TMCity welcomes proposals that seek to understand and/or utilize the gut microbiome as a path toward improving brain and mental health.
Donor Name: TMCity Foundation
State: All States
County: All Counties
Type of Grant: Grant
Deadline: 07/01/2022
Size of the Grant: Up to $250,000
Details:
They are looking for proposals that address the gaps in our knowledge of how the gut affects brain health, with the goal of harnessing that knowledge to bring about measurable improvements to the prevention and treatment of neuropsychiatric diseases. In other words, their aim is to understand and improve brain health by advancing their understanding of the gut and its relationship to the brain. Acceptable proposals will address pressing questions at the nexus of basic gut microbiome, neuroscience, clinical neuropsychiatric best practices, and urgent public health. Any area of brain health will be considered.
Goals
This RFP seeks to address the gaps in their knowledge of how the gut affects brain health, with the goal of harnessing that knowledge to bring about measurable improvements to their prevention and treatment of neuropsychiatric diseases. In other words, their aim is to understand and improve brain health by advancing their understanding of the gut and its relationship to the brain. Acceptable proposals include (but are not limited to) any that seek to:
- Elucidate the key metabolites, biochemical mechanisms, and physiological pathways by which the gut causally affects the brain
- Demonstrate the gut biome’s role in neuropsychiatric disease pathology, especially in its etiology
- Understand how external factors such as probiotics or lifestyle factors can affect the brain via the gut, and/or how these factors interact with medication to moderate its effect
- Understand how early life environments and experience shape gut and brain health
- Quantify the concepts of a healthy versus unhealthy gut with respect to cognitive or mental health, especially with age or sex as a covariate
- Understand the role of both gut diversity and specific gut composition to healthy functioning of the gut-brain axis
- Understand the role of genetics to gut and brain health, especially to how an individual’s gut responds to both lifestyle factors and to medication and its subsequent impact to brain health
- Develop tests to quickly, efficiently and/or cheaply measure the state of a patient’s gut, e.g., through identifying relevant biomarkers to serve as proxies for gut health
- Identify gut biomarkers to aid in and help standardize clinical diagnosis of complex neurologic/neuropsychiatric disorders such as dementia, autism, or depression.

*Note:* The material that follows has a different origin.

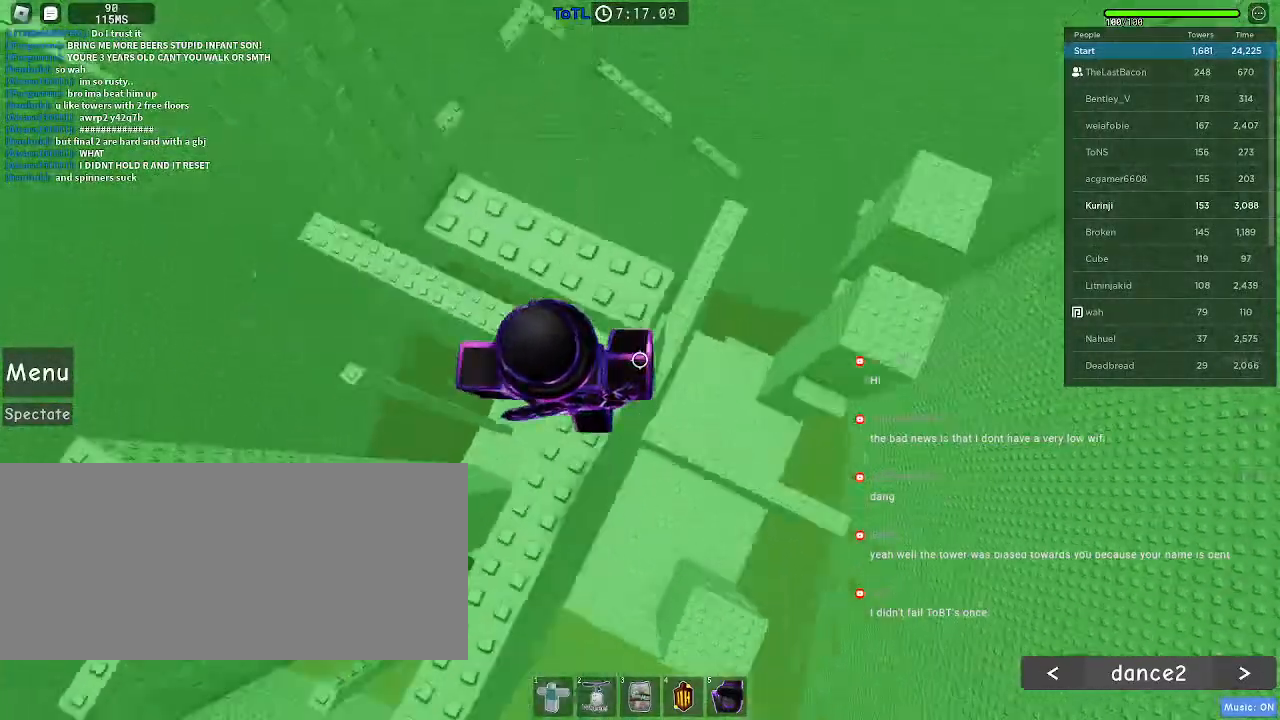
{"keys": ["ctrl"], "mouse": [], "events": [[83, "space", "up"], [400, "w", "up"], [500, "ctrl", "down"]]}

- Standardize clinical practice to maximize gut health at different stages in life as related to brain health, e.g., as related to maternal and neonatal care
- Replicate relevant previous small studies on a larger basis to confirm findings
- Replicate relevant previous short studies to longer longitudinal ones to confirm the linkage of gut microbial changes to physiological changes
- Duplicate relevant previous results in animal models in humans through clinical trials
- Demonstrate statistically significant changes in cognitive or mental health through use of gut altering techniques (such as fecal transplants) and substances (such as probiotics)

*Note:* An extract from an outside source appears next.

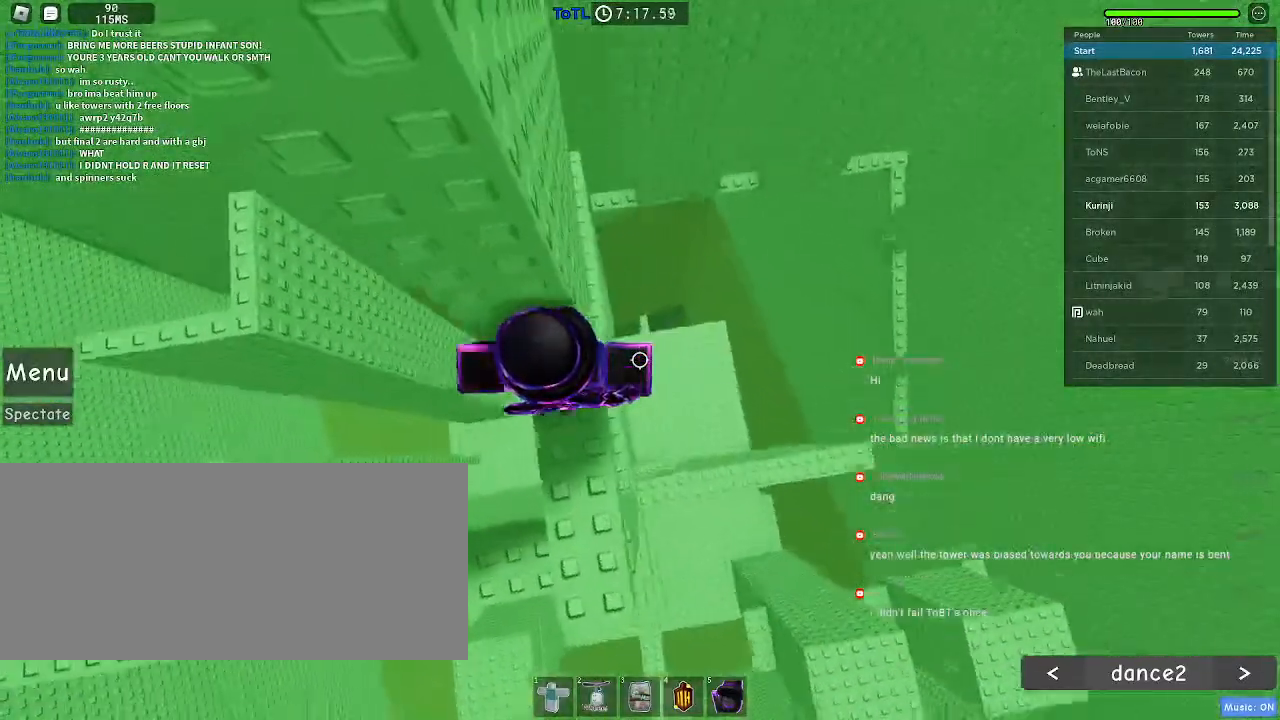
{"keys": ["w"], "mouse": []}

While Alzheimer’s disease/dementia and depression have been used as example areas of application in this RFP, any area of brain health is welcome as a focus of a proposal.
Funding Information
- TMCity Foundation will make an expected 1-3 grants, up to $250,000.
Eligibility Criteria
- Applicants must be based at a U.S. academic research organization, a not-for-profit or government body, or a private-sector organization and must be able to accept TMCity Foundation’s standard grant conditions.
- Applications should include a proposal, a budget, and a Gantt chart. The proposal should clearly indicate: 1) the problem being addressed, 2) the design of the study, 3) the rationale for the effectiveness of the study to address the problem, and 4) any previous research the study is based upon, both from the literature and from personal ongoing research.